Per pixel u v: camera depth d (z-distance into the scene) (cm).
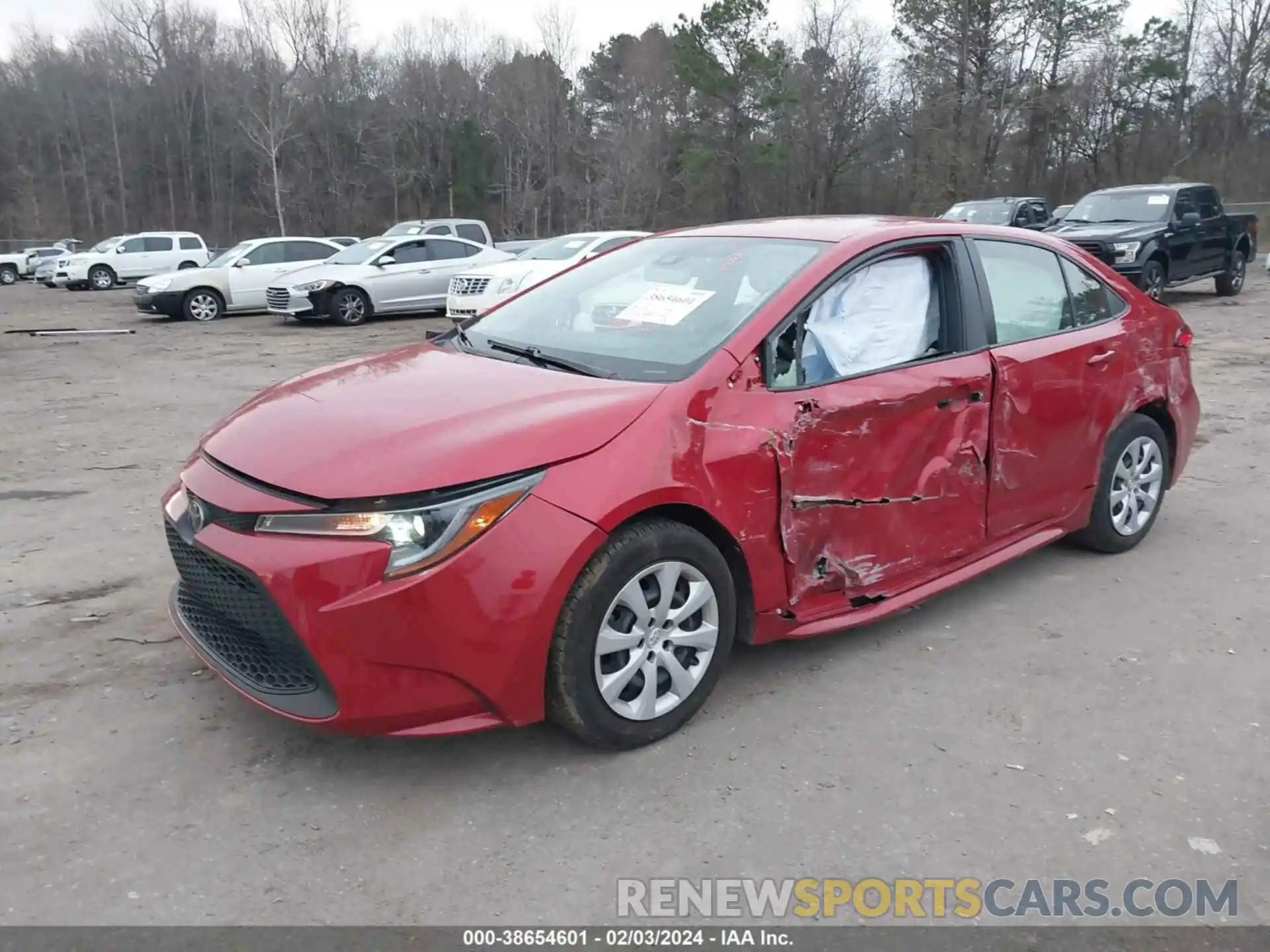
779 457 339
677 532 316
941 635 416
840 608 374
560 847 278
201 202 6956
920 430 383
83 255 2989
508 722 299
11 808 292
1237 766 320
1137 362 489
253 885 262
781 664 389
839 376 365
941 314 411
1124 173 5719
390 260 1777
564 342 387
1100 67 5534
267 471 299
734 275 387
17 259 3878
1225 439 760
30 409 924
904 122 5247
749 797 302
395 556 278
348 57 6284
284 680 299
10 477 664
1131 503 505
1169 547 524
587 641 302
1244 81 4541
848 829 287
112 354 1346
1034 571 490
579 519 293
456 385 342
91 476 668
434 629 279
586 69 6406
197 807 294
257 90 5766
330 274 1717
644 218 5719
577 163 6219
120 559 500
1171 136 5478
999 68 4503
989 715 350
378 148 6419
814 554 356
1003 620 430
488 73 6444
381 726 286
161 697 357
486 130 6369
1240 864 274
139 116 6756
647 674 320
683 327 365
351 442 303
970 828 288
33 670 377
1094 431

EXERCISE OBJECTIVE:
Exact copies of the lines from the one holding "508 722 299" to the end of the entries are all that should be written.

SOLUTION TO THIS TASK:
508 722 299
11 808 292
1237 766 320
1137 362 489
253 885 262
781 664 389
839 376 365
941 314 411
1124 173 5719
390 260 1777
564 342 387
1100 67 5534
267 471 299
734 275 387
17 259 3878
1225 439 760
30 409 924
904 122 5247
749 797 302
395 556 278
348 57 6284
284 680 299
10 477 664
1131 503 505
1169 547 524
587 641 302
1244 81 4541
848 829 287
112 354 1346
1034 571 490
579 519 293
456 385 342
91 476 668
434 629 279
586 69 6406
197 807 294
257 90 5766
330 274 1717
644 218 5719
577 163 6219
120 559 500
1171 136 5478
999 68 4503
989 715 350
378 148 6419
814 554 356
1003 620 430
488 73 6444
381 726 286
161 697 357
486 130 6369
1240 864 274
139 116 6756
647 674 320
683 327 365
351 442 303
970 828 288
33 670 377
1094 431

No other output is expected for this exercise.